Records taken from a dataset
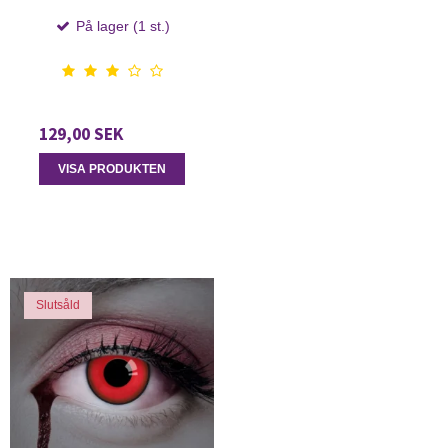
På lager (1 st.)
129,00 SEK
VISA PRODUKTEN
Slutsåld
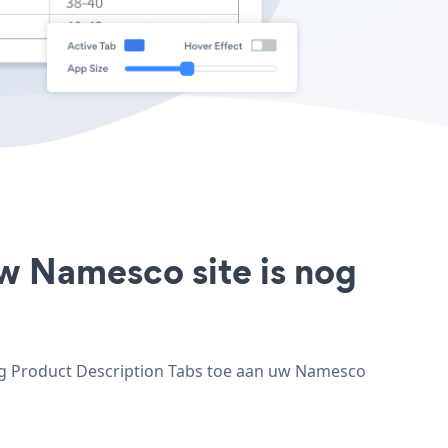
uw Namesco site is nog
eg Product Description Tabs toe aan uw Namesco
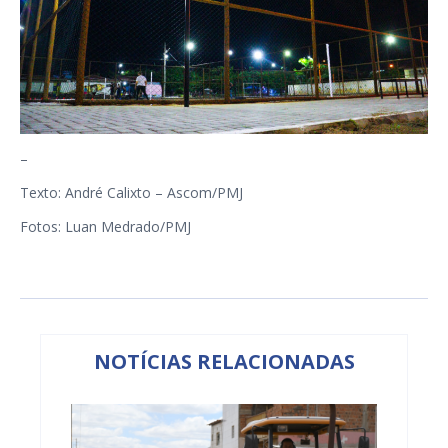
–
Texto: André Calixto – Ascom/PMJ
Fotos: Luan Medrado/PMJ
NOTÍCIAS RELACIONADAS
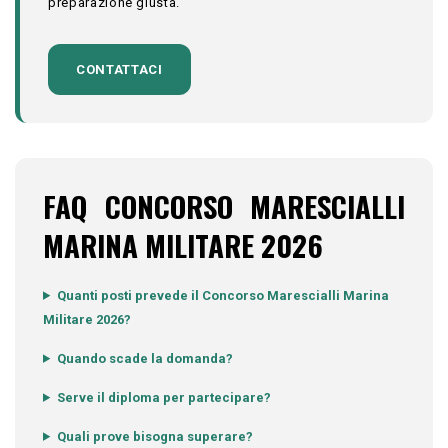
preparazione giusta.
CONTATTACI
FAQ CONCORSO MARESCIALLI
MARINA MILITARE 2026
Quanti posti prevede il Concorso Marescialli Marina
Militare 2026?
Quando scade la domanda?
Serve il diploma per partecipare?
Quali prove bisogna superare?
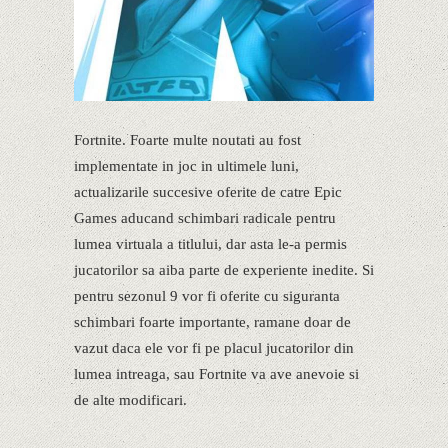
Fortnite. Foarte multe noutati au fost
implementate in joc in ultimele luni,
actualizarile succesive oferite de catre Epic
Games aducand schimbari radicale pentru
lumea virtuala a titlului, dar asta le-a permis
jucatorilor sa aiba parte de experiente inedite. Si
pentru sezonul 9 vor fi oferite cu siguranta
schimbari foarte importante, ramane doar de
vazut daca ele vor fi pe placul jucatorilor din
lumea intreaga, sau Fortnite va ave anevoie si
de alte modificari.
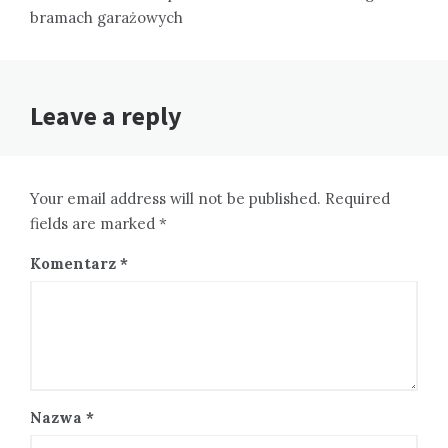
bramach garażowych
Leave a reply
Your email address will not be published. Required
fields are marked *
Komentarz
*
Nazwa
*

...

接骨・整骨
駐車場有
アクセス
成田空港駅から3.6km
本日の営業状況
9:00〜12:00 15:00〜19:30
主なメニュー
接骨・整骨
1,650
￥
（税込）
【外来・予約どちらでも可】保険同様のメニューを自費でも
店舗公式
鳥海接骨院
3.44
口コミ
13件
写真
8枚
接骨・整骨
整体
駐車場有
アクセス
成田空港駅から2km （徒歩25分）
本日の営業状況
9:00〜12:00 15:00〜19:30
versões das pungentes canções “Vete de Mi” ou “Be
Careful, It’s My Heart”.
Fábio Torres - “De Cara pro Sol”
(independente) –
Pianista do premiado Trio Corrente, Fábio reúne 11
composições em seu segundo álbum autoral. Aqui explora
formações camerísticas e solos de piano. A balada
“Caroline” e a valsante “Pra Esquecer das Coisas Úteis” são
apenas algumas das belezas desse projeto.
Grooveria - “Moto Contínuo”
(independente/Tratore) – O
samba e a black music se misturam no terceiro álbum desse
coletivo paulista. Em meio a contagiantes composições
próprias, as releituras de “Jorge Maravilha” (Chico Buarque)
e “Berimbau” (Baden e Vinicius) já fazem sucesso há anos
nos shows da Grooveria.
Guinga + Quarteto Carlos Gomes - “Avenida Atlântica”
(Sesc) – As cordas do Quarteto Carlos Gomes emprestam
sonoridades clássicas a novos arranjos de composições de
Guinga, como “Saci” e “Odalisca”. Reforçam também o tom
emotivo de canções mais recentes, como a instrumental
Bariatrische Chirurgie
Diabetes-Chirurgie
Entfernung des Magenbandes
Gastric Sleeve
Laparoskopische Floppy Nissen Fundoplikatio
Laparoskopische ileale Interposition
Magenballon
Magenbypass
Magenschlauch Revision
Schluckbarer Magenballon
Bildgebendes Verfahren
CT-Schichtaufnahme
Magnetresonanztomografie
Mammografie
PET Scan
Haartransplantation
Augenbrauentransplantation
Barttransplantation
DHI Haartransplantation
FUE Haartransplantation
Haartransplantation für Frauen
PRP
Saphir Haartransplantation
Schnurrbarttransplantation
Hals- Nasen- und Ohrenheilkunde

▶ **Problem**:
Starting at the line with "På lager (1 st.)" and ending after the line with "Quali prove bisogna superare?", rewrite the listing with "Slutsåld" changed to "Tillfälligt slut" and nothing else altered. Omit the pictures from your answer.

▶ **Completed task**:
På lager (1 st.)
129,00 SEK
VISA PRODUKTEN
Tillfälligt slut
uw Namesco site is nog
eg Product Description Tabs toe aan uw Namesco
–
Texto: André Calixto – Ascom/PMJ
Fotos: Luan Medrado/PMJ
NOTÍCIAS RELACIONADAS
preparazione giusta.
CONTATTACI
FAQ CONCORSO MARESCIALLI
MARINA MILITARE 2026
Quanti posti prevede il Concorso Marescialli Marina
Militare 2026?
Quando scade la domanda?
Serve il diploma per partecipare?
Quali prove bisogna superare?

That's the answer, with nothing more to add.